Billions of dollars are flying around
By Mo Hussain, Sports Reporter
It will be interesting to see whether the NFL remains broadcasting many of its games on cable TV, or if digital streaming will have a much bigger and more lucrative presence this time around.
With the NHL recently agreeing to a multi-year deal with ESPN to broadcast its games starting next season, it’s time to look back at some of the most lucrative sports TV deals in recent memory:
National Collegiate Athletic Association (NCAA): $19.6 billion
While the debate around whether the NCAA should pay its players continues to be a hot topic of discussion in North America, there’s certainly no debate as to whether to NCAA is generating a lot of money. The NCAA initially agreed to a fourteen year deal worth $10.8 billion with CBS and Turner Sports to broadcast men’s basketball games in 2010. The two parties then reached another agreement close to the middle of their existing deal in 2016 when they agreed to an eight year $8.8 billion extension.

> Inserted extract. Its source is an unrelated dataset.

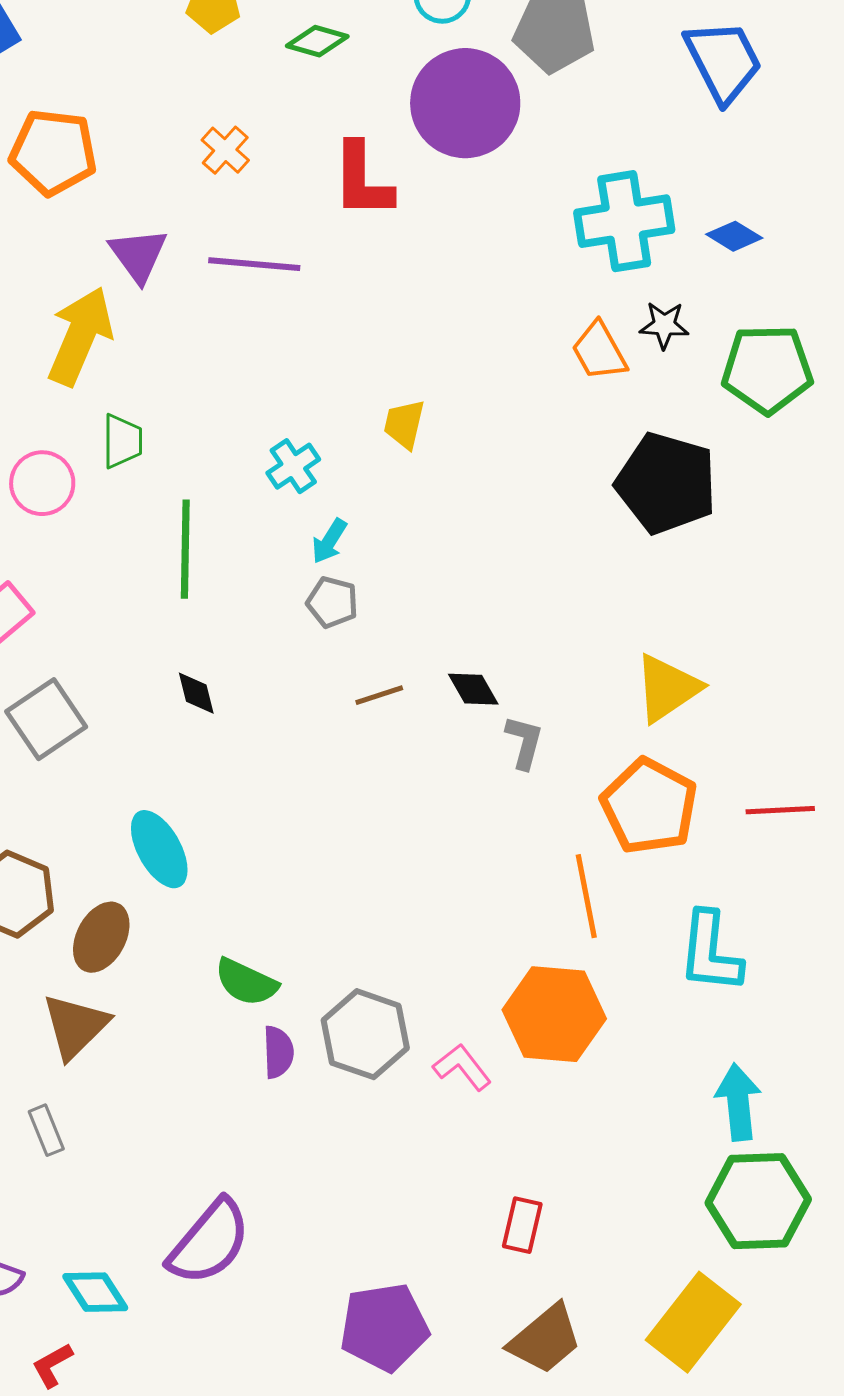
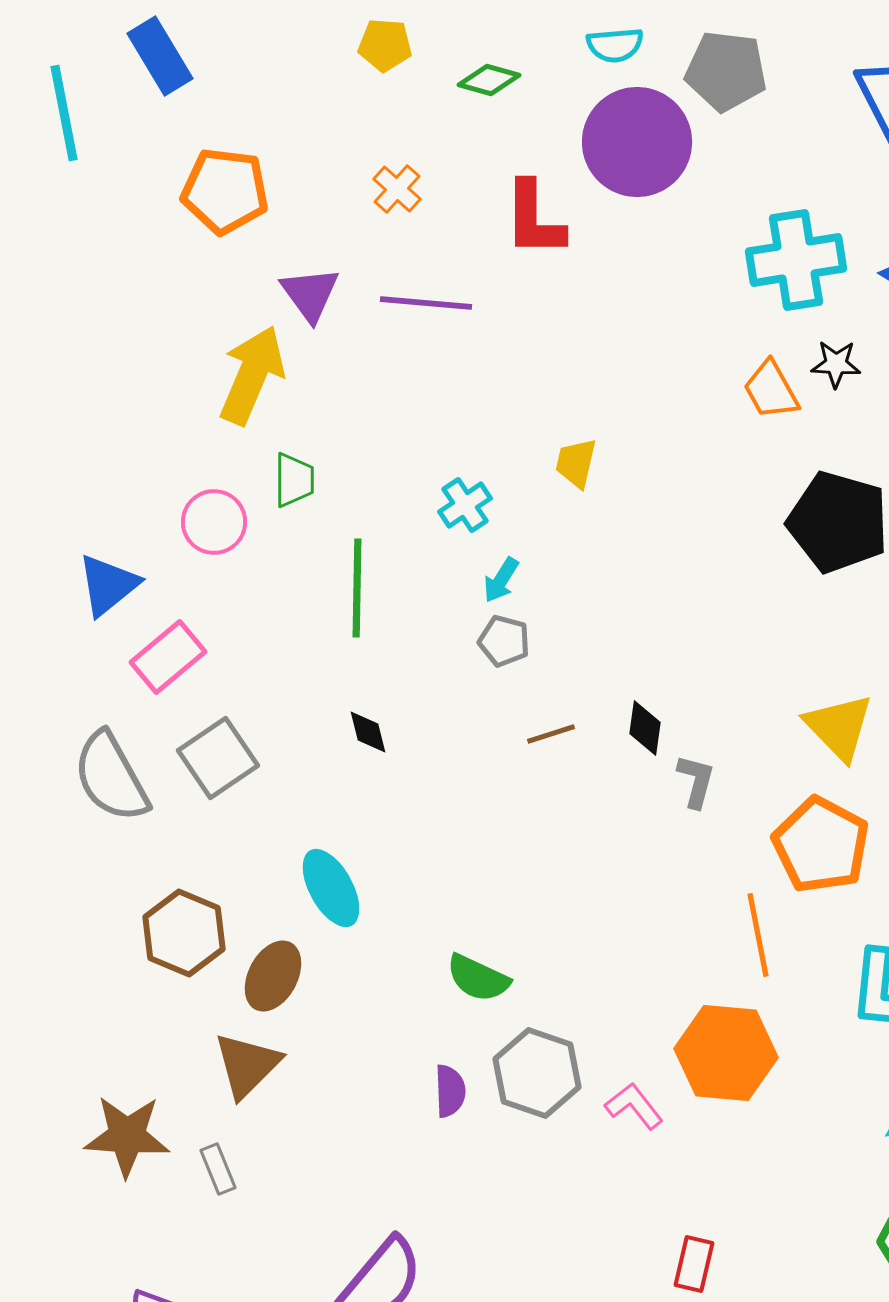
yellow triangle: (667, 688) -> (839, 727), turned -40
black diamond: (473, 689) -> (645, 728), turned 38
green semicircle: (246, 982) -> (478, 978), moved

National Basketball Association (NBA): $24 billion
As many can tell by now, the sport of basketball is a big money maker. In 2014, the NBA agreed to a massive nine-year and $24-billion deal with ESPN and TNT to broadcast its games. The deal had a massive impact on the NBA’s salary cap; the cap went from $70,000,000 to $94,143,000 once the deal was in effect.
National Football League (NFL): $27 billion
Although basketball is no joke when it comes to making money, it would only make sense that the highest revenue sports league in the world has the highest paying TV deals. In 2011, the NFL agreed to a nine-year contract extension with FOX, NBC, and CBS to broadcast its games. This, in addition to other agreements, made the NFL’s cumulative TV deals worth $27 billion. The deal kicked off in 2013 and is coming up in 2022.
The NFL is currently in talks to reportedly finalize another deal relatively soon. It will be interesting to see whether the NFL remains broadcasting many of its games on cable TV, or if digital streaming will have a much bigger and more lucrative presence this time around.
Considering the significant decline in TV viewership combined with the increase in online viewership, the amount of lucrative TV deals like the ones mentioned above will likely decrease in the coming years. As it was said with the NFL, it will be interesting to see if one of the major digital streaming giants will pull the trigger on a massive deal to broadcast live sports in the coming years.